Synology DSM Ports 80 and 443¶
Changing DSM's login ports does not guarantee that the NAS stops listening on TCP 80 and 443. Synology packages and the built-in web stack can also use those ports.
Legacy workaround retired
The old version of this page edited Synology's internal nginx templates with sed, restarted nginx, and repeated the change with a boot task. I removed those commands. They were not a supported DSM interface, could be overwritten by updates, and could break DSM or installed packages.
There is no safe one-line command that can promise to “free” both ports on every DSM 7 system. First find the service that owns them, then use DSM's supported controls.
Check the actual listener¶
Enable SSH temporarily, connect with an administrator account, and open a root shell with sudo -i. Then inspect the listeners:
ss -lntp | grep -E ':(80|443)[[:space:]]'
Treat the output as diagnostic information. Do not edit generated nginx files directly.
Supported options¶
Change the DSM login ports¶
In DSM 7, open Control Panel > Login Portal > DSM and set the HTTP and HTTPS ports used for DSM login. Reconnect with the new port after saving.
This changes DSM access; it does not reassign ports used by every package.
Use DSM Reverse Proxy¶
If the goal is to publish another service through one hostname, use Control Panel > Login Portal > Advanced > Reverse Proxy. Create a rule with the required source protocol, hostname, and port, then point it to the internal service.

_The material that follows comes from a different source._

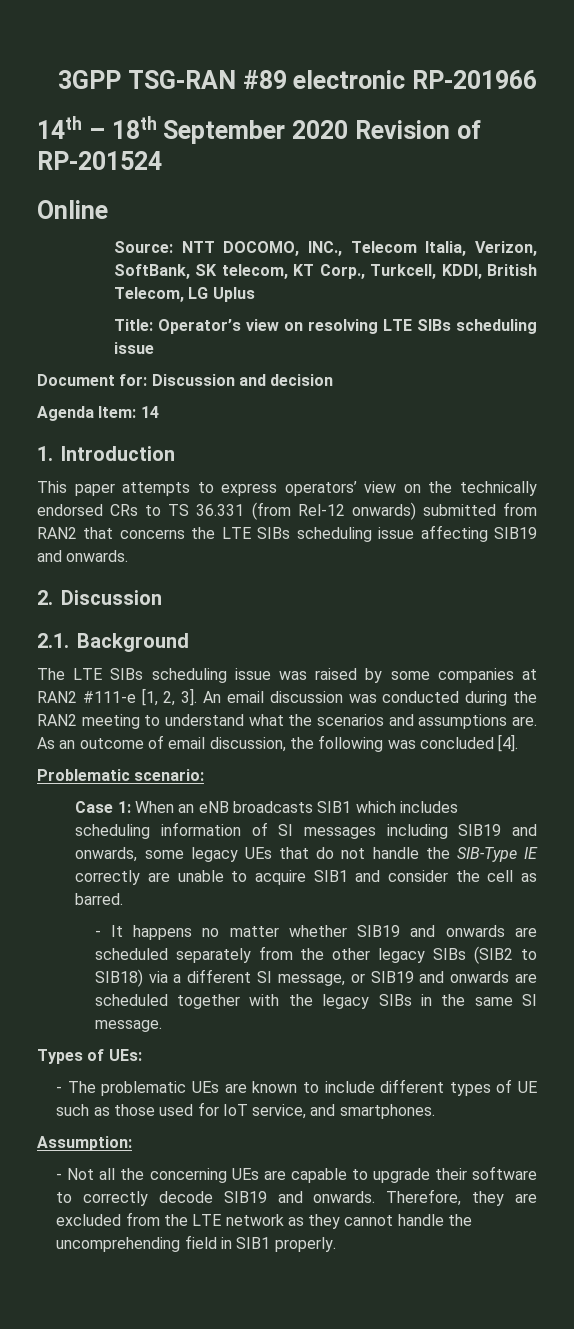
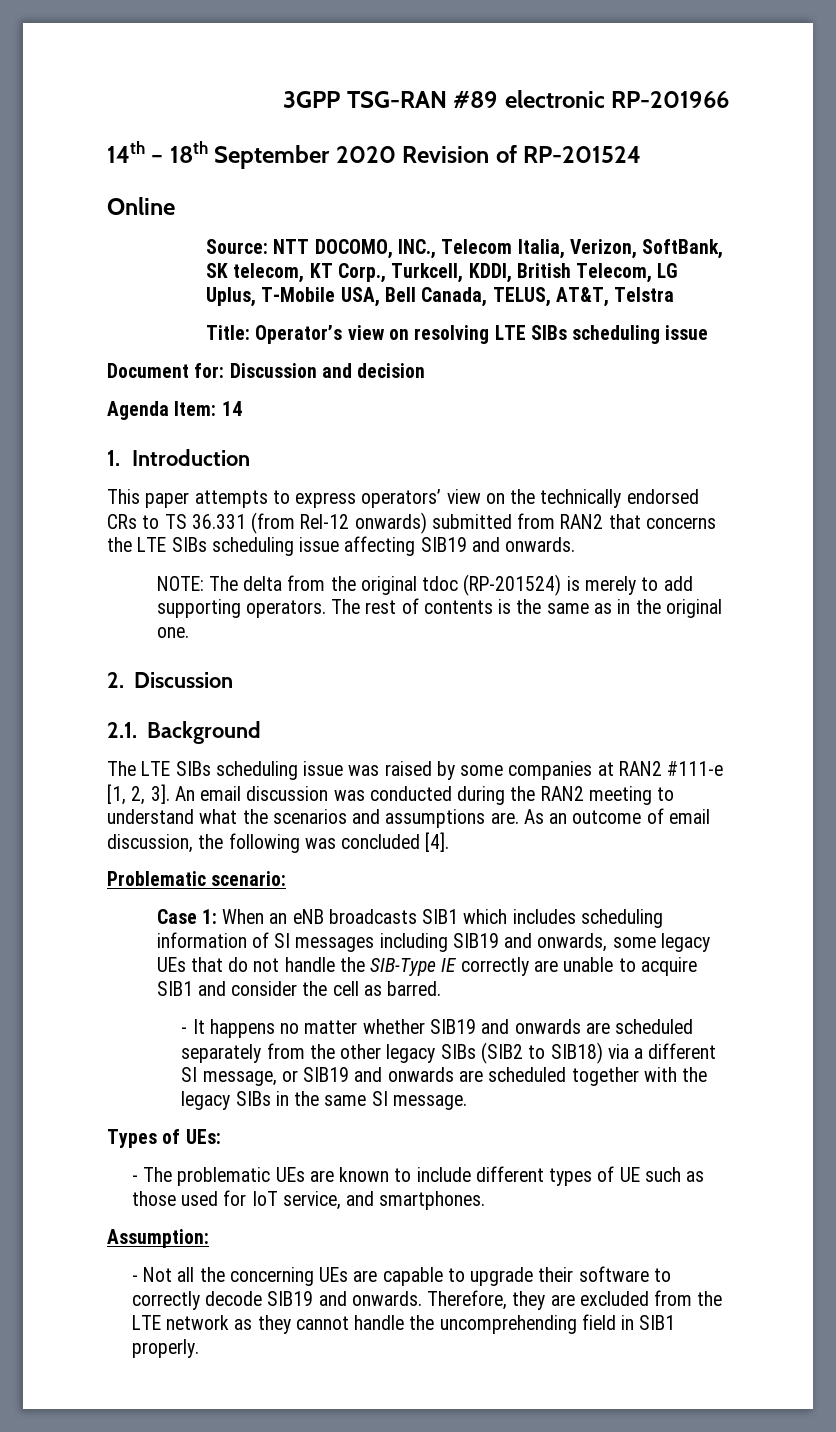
[212,287,255,302] Uplus -> [206,287,675,307] Uplus, T-Mobile USA, Bell Canada, TELUS, AT&T, Telstra
(129, 556) none -> [156,574,693,596] [156,598,722,618] [156,627,189,638] // NOTE: The delta from the original tdoc (RP-201524) is merely to add supporting operators. The rest of contents is the same as in the original one.

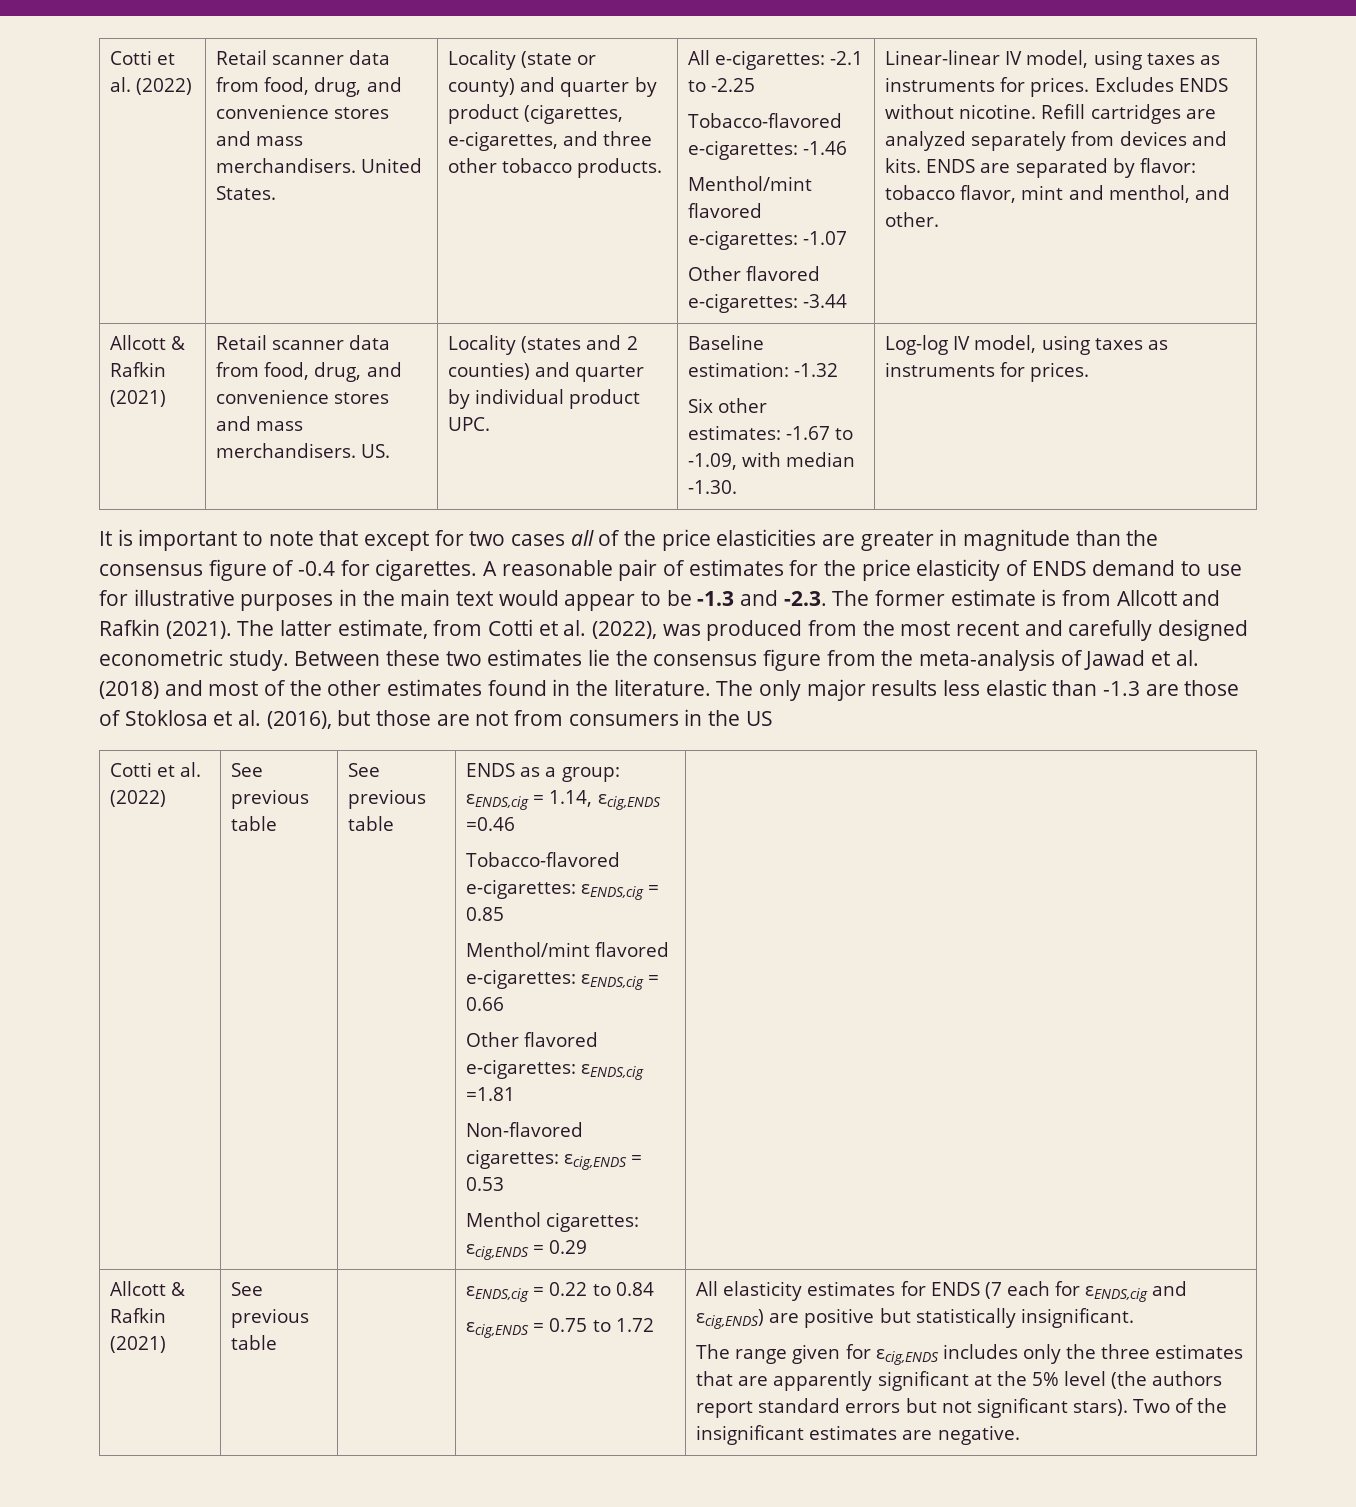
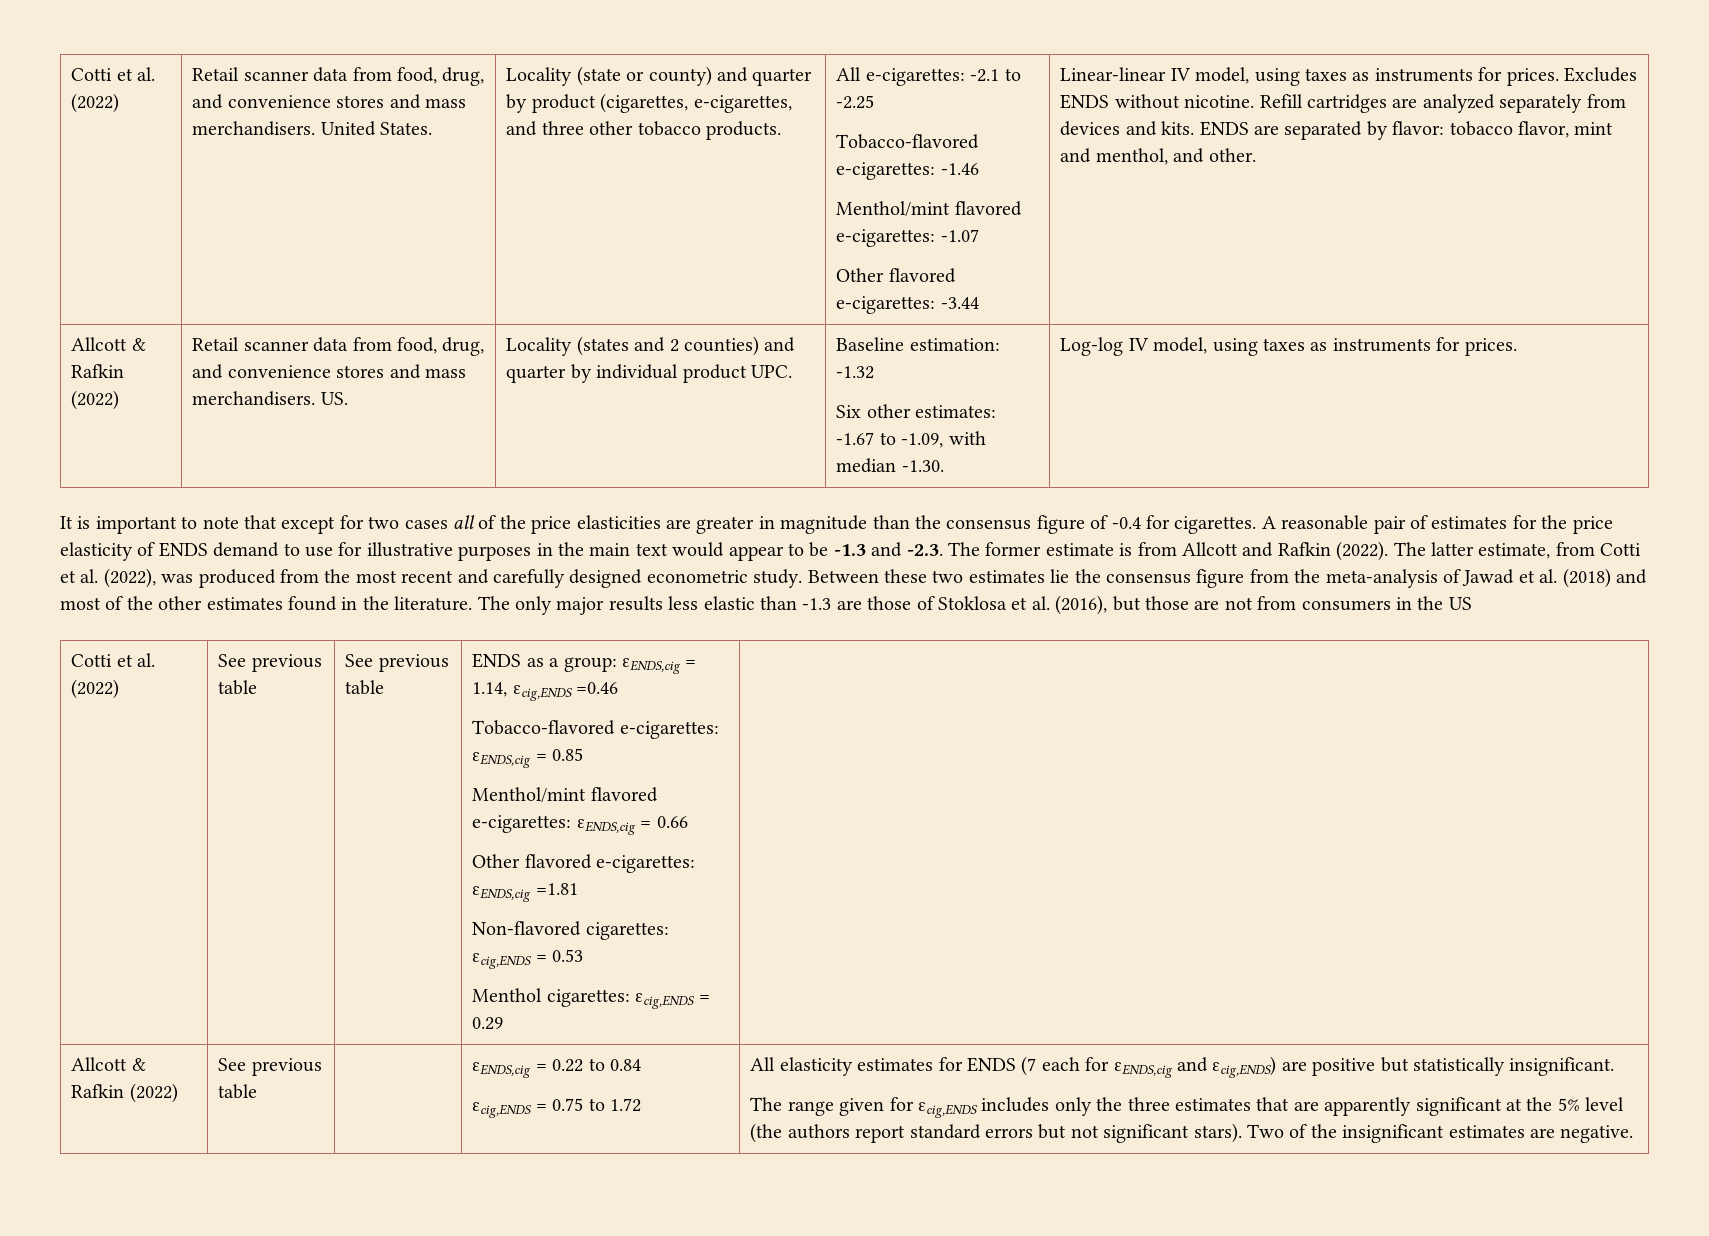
[110,390,167,407] (2021) -> [71,390,120,410] (2022)
[165,621,232,639] (2021). -> [1336,541,1389,561] (2022).
[110,1336,167,1353] (2021) -> [129,1083,178,1103] (2022)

This keeps the web entry point inside DSM's supported configuration and avoids patching generated files.
Move or disable the package that owns the port¶
Web Station and other packages can claim standard web ports. Review the package configuration and stop or reconfigure the specific package only if you no longer need it.
If another reverse proxy must own host ports 80 and 443, the clean design is usually to run it on another host or IP address. That avoids fighting DSM's managed web stack after every update.